WHAT THE EXERCISE ASKS
Copy the lines below verbatim. Begin with the first and end with the line containing "right elbow: (440, 231)".

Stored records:
⟨

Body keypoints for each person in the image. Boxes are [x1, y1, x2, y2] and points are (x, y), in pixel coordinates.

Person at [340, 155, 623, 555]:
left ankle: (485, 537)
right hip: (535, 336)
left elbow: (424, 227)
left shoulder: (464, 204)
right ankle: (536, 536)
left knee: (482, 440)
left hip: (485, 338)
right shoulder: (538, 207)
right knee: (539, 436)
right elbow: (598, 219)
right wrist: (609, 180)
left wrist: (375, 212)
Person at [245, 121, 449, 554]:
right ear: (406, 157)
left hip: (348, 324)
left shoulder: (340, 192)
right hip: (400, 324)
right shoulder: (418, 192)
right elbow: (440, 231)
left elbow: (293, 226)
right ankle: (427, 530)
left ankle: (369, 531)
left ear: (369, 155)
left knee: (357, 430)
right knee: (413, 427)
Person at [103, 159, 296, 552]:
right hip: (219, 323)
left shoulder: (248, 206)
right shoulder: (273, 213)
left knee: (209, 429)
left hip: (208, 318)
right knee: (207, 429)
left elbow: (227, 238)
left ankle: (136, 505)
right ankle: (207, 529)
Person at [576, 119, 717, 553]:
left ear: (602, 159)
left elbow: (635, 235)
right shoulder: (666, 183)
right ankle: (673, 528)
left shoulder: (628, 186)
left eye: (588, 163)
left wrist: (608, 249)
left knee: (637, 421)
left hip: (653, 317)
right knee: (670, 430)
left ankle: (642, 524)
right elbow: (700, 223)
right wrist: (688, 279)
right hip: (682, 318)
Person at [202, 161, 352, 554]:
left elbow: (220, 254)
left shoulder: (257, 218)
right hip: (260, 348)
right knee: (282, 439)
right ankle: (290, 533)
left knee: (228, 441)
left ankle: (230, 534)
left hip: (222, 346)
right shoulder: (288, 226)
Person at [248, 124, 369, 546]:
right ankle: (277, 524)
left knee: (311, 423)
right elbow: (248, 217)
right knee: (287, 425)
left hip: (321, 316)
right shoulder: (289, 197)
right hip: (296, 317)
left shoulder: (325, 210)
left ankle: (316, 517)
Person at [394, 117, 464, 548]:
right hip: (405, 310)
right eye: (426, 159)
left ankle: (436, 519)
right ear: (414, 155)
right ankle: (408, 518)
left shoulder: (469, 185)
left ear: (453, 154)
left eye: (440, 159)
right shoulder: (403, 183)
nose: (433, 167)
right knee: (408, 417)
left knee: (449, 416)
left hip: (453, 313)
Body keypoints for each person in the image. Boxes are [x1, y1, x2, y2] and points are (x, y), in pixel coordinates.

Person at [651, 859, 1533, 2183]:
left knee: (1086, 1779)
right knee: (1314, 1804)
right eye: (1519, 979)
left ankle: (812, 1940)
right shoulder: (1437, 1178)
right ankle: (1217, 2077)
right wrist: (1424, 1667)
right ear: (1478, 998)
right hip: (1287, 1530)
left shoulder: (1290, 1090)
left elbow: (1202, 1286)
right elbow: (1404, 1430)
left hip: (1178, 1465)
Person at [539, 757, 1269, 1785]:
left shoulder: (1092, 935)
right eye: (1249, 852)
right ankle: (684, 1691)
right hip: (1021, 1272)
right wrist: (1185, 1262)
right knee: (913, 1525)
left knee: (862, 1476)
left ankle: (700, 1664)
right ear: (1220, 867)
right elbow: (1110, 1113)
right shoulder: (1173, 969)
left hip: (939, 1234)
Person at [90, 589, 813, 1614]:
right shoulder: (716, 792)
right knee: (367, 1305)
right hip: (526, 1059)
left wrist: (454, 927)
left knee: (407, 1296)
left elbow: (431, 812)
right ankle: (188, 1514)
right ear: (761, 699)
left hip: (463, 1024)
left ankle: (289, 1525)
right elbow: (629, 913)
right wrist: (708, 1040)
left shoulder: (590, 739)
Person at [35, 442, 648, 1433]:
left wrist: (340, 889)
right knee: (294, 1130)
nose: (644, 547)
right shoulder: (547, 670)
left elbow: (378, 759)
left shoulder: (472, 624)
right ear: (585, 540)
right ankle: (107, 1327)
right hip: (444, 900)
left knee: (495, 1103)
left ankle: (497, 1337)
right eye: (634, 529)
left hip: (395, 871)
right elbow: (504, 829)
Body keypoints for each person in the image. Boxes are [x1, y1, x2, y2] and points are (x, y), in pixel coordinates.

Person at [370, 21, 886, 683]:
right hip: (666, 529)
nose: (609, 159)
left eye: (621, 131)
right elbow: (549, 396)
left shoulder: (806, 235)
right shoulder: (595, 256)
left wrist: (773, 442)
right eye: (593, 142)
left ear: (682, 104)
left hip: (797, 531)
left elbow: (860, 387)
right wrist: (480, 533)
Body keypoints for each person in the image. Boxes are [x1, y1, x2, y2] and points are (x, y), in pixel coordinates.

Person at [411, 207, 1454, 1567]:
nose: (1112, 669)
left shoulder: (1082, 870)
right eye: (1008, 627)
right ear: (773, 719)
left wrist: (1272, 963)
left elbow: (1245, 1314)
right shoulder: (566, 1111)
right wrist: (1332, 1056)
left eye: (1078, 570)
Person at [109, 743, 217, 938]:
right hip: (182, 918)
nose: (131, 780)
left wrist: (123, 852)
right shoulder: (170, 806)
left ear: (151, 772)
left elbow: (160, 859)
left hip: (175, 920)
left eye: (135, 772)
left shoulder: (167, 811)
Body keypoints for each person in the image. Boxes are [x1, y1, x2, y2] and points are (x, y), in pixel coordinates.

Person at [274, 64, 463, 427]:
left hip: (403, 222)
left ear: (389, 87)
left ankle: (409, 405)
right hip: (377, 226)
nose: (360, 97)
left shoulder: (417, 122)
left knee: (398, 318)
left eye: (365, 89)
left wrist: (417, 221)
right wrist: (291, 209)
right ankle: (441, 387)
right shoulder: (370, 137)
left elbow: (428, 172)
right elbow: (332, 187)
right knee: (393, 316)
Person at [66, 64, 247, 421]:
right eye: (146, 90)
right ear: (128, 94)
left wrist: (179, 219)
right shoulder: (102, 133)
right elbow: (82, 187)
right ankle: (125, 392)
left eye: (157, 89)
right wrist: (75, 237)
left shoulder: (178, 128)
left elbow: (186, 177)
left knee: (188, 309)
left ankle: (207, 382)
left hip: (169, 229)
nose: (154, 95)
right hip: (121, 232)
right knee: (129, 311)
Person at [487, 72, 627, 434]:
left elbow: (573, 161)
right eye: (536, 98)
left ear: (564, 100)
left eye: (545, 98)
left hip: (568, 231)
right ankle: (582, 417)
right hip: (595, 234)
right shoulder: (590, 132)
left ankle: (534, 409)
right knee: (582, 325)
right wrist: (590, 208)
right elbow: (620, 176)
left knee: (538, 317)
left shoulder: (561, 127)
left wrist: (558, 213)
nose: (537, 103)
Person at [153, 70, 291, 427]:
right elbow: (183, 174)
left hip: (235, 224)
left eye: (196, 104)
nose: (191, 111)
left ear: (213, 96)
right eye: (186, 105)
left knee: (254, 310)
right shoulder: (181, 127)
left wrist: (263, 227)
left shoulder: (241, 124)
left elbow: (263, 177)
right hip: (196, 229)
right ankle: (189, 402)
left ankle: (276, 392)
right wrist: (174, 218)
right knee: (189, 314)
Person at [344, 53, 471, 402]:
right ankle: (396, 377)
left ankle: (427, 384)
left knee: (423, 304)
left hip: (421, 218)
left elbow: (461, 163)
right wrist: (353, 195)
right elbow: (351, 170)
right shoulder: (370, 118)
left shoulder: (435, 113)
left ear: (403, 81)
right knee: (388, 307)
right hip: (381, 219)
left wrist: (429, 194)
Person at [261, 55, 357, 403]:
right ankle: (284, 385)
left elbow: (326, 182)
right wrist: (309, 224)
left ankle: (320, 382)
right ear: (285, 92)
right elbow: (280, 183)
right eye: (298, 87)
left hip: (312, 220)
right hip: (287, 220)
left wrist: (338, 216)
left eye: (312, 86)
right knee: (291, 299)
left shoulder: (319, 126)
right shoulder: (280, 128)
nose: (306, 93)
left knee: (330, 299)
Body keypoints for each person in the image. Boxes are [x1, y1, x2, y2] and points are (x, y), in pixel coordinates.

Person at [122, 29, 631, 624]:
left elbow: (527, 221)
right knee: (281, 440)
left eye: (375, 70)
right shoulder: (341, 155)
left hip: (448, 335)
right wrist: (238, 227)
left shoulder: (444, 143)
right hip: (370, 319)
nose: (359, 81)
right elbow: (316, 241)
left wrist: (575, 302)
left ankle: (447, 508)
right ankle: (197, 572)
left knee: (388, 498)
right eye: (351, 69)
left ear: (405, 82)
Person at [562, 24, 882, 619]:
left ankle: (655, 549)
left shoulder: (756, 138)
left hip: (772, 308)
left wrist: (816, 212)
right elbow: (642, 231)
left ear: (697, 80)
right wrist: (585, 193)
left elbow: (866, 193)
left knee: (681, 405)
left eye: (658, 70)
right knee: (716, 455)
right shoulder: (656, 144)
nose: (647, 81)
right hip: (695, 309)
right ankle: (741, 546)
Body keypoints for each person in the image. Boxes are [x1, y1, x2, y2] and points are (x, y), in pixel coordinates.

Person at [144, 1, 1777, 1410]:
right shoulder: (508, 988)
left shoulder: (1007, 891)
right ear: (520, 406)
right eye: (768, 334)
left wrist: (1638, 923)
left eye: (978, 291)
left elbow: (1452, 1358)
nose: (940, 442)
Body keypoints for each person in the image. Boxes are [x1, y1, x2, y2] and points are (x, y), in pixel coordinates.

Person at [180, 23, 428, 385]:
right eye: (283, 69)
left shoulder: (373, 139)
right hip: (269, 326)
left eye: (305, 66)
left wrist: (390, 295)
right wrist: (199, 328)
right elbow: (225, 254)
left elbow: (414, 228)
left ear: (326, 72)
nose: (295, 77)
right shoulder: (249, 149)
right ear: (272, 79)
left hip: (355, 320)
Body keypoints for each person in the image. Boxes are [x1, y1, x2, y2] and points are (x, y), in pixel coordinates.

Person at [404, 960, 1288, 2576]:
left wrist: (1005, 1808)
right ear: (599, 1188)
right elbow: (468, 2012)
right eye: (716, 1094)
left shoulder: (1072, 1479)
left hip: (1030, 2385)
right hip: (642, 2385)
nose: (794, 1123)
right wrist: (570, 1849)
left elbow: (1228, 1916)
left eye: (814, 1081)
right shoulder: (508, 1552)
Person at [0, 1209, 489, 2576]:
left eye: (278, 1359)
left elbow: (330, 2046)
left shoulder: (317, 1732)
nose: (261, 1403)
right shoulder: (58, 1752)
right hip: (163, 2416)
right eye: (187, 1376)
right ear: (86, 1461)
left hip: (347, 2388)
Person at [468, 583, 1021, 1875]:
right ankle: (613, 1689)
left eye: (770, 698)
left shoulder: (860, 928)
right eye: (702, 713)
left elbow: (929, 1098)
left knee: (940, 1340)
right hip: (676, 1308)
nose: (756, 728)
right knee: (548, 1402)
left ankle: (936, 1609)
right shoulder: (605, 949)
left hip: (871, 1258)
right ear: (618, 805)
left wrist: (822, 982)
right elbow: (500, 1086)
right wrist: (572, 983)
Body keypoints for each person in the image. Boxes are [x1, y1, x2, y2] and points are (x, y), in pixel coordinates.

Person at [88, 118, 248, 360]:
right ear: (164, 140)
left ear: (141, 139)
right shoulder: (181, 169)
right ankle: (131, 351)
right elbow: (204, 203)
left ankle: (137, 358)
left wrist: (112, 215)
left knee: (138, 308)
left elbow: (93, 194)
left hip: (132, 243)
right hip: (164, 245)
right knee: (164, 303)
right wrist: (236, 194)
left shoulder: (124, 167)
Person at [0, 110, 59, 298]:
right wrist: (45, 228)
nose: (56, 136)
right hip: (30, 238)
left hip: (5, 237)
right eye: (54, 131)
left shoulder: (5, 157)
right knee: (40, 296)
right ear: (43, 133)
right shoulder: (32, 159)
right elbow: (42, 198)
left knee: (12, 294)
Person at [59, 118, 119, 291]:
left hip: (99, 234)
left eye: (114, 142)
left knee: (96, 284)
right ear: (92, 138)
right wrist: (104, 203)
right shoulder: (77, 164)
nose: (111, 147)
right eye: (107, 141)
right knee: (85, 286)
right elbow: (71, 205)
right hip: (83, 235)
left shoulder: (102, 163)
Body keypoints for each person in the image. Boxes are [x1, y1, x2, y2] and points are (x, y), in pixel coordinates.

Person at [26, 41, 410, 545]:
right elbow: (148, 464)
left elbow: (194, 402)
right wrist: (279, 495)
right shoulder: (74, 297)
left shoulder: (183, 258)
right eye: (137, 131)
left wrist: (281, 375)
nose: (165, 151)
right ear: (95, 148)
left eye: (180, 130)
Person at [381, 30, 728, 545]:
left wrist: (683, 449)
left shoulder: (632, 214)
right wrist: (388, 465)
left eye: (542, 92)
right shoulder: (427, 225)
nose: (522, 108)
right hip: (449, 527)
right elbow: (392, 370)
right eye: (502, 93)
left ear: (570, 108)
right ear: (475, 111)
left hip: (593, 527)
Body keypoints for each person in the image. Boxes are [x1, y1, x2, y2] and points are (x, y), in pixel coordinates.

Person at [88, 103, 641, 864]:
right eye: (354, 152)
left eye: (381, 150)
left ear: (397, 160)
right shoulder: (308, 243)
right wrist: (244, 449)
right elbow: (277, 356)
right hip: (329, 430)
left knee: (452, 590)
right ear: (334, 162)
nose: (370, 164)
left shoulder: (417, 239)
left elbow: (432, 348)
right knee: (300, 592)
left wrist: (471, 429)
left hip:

⟩

TASK RESPONSE
Body keypoints for each person in the image. Boxes are [x1, y1, x2, y2] and points are (x, y), in pixel coordinates.

Person at [340, 155, 623, 555]:
left ankle: (485, 537)
right hip: (535, 336)
left elbow: (424, 227)
left shoulder: (464, 204)
right ankle: (536, 536)
left knee: (482, 440)
left hip: (485, 338)
right shoulder: (538, 207)
right knee: (539, 436)
right elbow: (598, 219)
right wrist: (609, 180)
left wrist: (375, 212)
Person at [245, 121, 449, 554]:
right ear: (406, 157)
left hip: (348, 324)
left shoulder: (340, 192)
right hip: (400, 324)
right shoulder: (418, 192)
right elbow: (440, 231)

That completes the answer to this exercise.